Providing for the defense and indemnification of officers and employees of public entities named as defendants in civil litigation


Providing for the defense and indemnification of officers and employees of public entities named as defendants in civil litigation
2014 NY Slip Op 05510, Appellate Division, Second Department

A number of employees [Plaintiffs] of the State sued their employer and named an agency employee “in her official capacity” for damages for “intentional infliction of emotional distress, negligent misrepresentation, fraudulent misrepresentation, defamation, abuse of process, and civil rights violations pursuant to 42 USC § 1983.”

In response to the Attorney General’s motion to dismiss the complaint, Plaintiffs filed an amended complaint removing the agency and the employee “in her official capacity” as defendants and then sought to name the employee as the defendant “in her individual capacity.”

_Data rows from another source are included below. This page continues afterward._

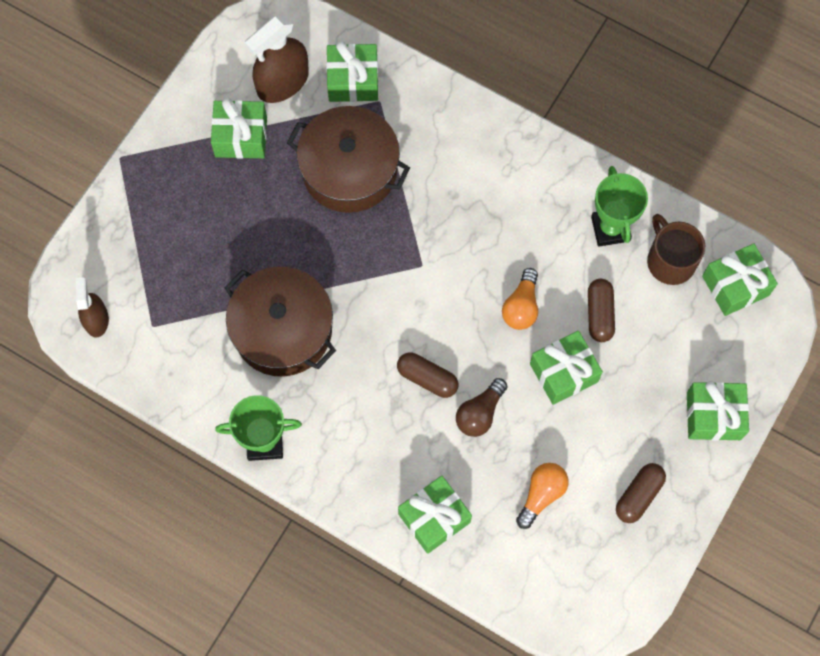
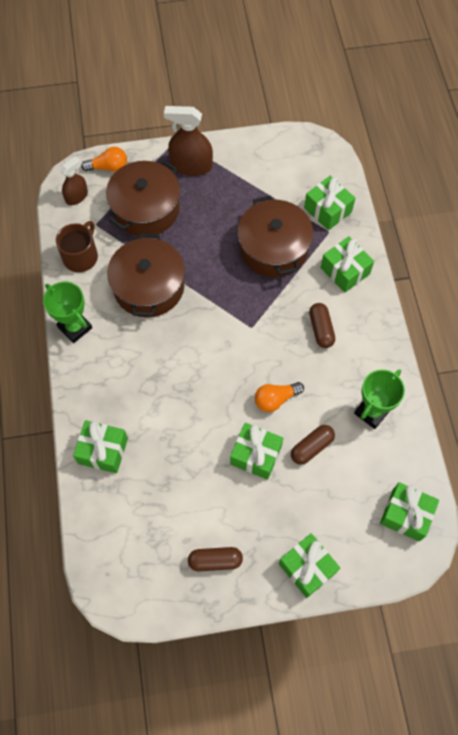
camera: 50 degrees right, 5 degrees down
green gift [211,98,267,159] -> green gift moved to [321,236,374,292]
brown spray bottle [245,16,309,103] -> brown spray bottle moved to [164,106,213,176]
brown capsule [397,352,458,398] -> brown capsule moved to [309,303,335,348]
brown light bulb [456,378,507,437] -> none
orange light bulb [516,463,569,529] -> orange light bulb moved to [81,147,127,172]
brown mug [647,214,705,285] -> brown mug moved to [56,221,98,272]
none -> brown pot [106,160,180,236]

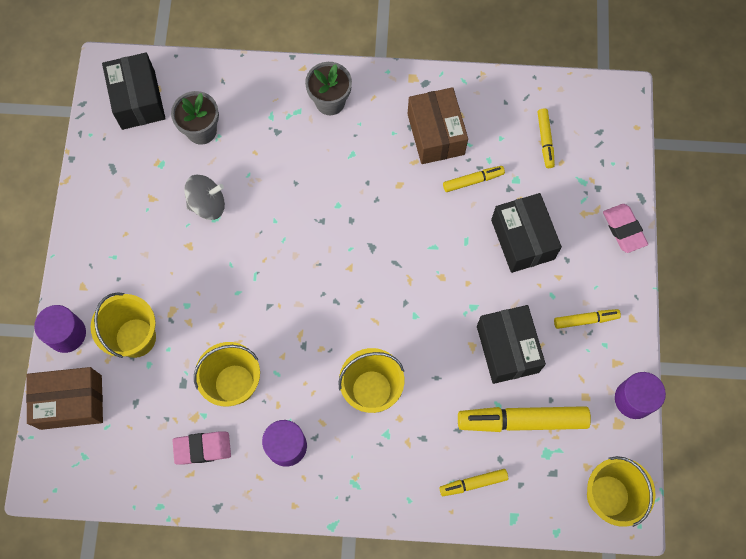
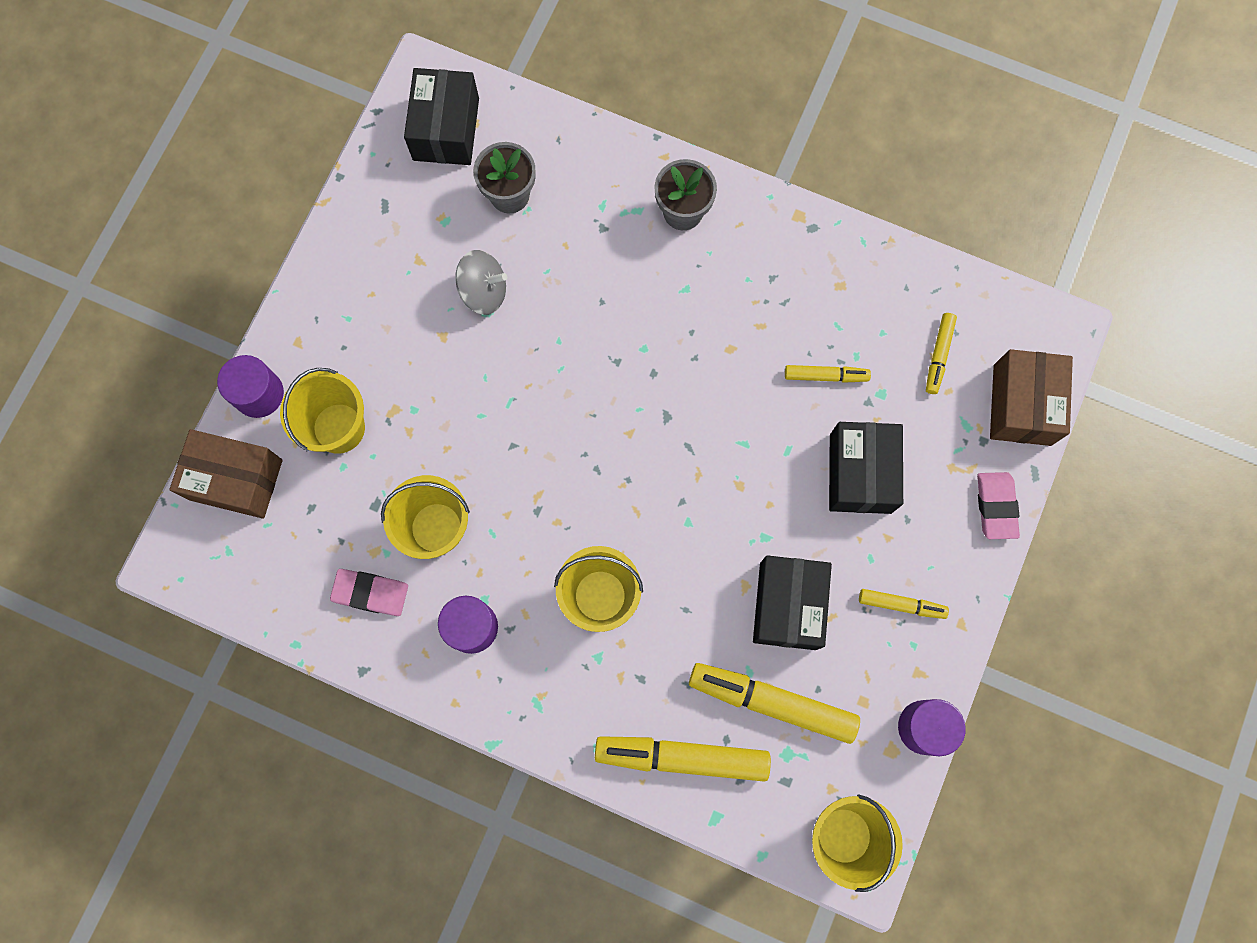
camera: 20 degrees right, 5 degrees up
brown box [408,87,468,164] -> brown box moved to [990,349,1073,446]
yellow marker [439,469,508,496] -> yellow marker [595,736,771,782], size x1.91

The bottom line: Supreme Court granted Attorney General’s motion to dismiss the amended complaint as “time barred” and Plaintiffs appealed.

Among the issues considered by the Appellate Division was Plaintiffs’ contention that the Attorney General “was without authority to defend” the employee in this action as she was being sued in her “individual capacity” rather than in her “official capacity.” The Appellate Division said that Plaintiffs' arguments were “without merit,” citing Public Officers Law §17[2][a])*.

§17[2][a] provides for the defense of State officers and employee in any civil action or proceeding in any state or federal court arising out of any alleged act or omission which occurred or is alleged in the complaint to have occurred while the officer or employee was acting within the scope of his or her public employment or duties, including the federal civil rights statutes, 42 USC 1981 and 42 US 1983.

The Appellate Division then sustained Supreme Court’s ruling that the statutes of limitations applicable to the Plaintiffs' claims” filed against the employee in her individual capacity had expired, explaining that the statute of limitations was not tolled by the doctrine of equitable estoppel as the record establishes that Plaintiffs had "timely awareness of the facts requiring [them] to make further inquiry before the statute[s] of limitations expired.”

* §18[2][a] of the Public Officers Law permits public entities other than the State as an employer to provide for the defense and indemnification of its officers and employees of public entities upon its adoption of an appropriate law, by-law, rule, regulation or resolution.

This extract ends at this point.